After that the weekend did not go well. My mother swung between being rude, confrontational and non-communicative. My father backed her up (they always backed each other up, a habit among the long-married) and never hinted she might be drinking a bit on the sly. My sister turned overly polite, but it was a grim and accusatory politeness and she wasn't nice about it. Nobody mentioned that shirt to me the whole weekend. They took it out on the curly haired woman of my dreams instead. Perhaps they blamed her for turning me into the anti-Boy Scout (she didn't). Perhaps they blamed her for the fact that they finally saw me for what I had grown up to be. But that shirt was so powerful it even made my mother believe the woman of my dreams' naturally curly hair was really unnaturally curly (something she pointed out to me with a purse-lipped puff of distinctly southern thoroughgoing womanly disdain that Yankee women cannot even approximate much less fathom; in fact, my mother took advantage of my love's Yankee-ness; the South is a game with more rules than any Yankee girl can ever learn -- and my curly haired love didn't even know she was playing). The hair in question was and is naturally curly, of course, and I have never yet figured out where my mother's accusation came from or why it was so important. My only guess is that my mother thought I was being deceived by unnaturally curly hair and if I would fall for that, no telling how this woman was deceiving me otherwise and what sort of ruin I was in for. It was a sort of fake curls = real danger equation that I never figured out (my mother had an irrational and unexplained hatred of country singer Loretta Lynn that I never understood either), but that I have sometimes witnessed in bars. And it could be that my mother's secret relationship with the beer in my brother-in-law's well-stocked refrigerator for several days contributed to the problem. The problem of the offending shirt came up much later, years later, when they all thought everything had been forgiven and forgotten. It never really was. I am not much of a forgiver or forgetter. I never laughed about it and none of them came to my wedding to the curly haired woman of my dreams. I considered it a fair trade.

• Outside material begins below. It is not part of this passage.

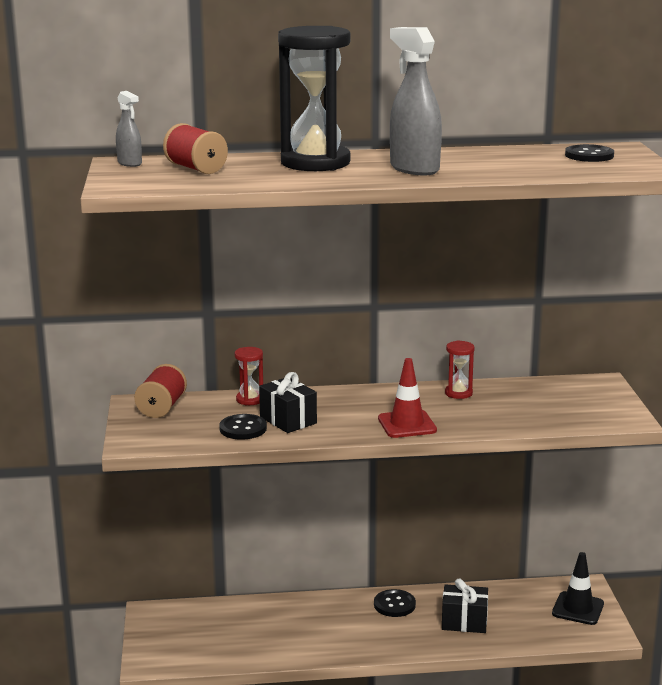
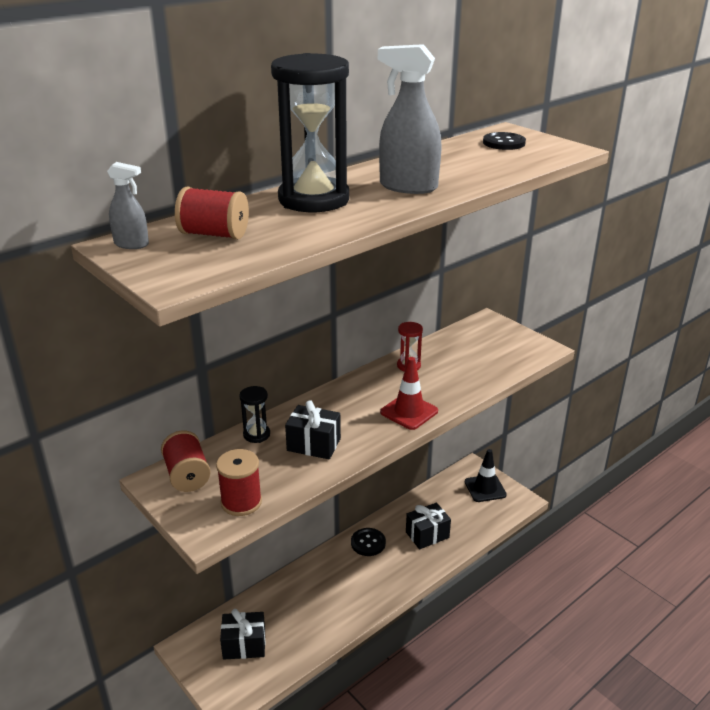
camera: 35 degrees left, 10 degrees up
(180, 436) = (241, 502): none -> red spool
(199, 631) = (244, 645): none -> black gift
(243, 429) = (287, 470): black button -> none
(250, 399) = (256, 434): red hourglass -> black hourglass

Gov. Rick Perry is a 58-year-old Boy Scout. A grownup Boy Scout is a frightening thing. A boy is a terrible thing to waste.
The Boy Scout monument in Washington, D.C. What were they thinking? The Boy Scouts say. "Be prepared." Good advice. But Satchel Paige said: "Don't look back. Something may be gaining on you." Even better advice. What Texas Gov. Rick Perry says doesn't really matter.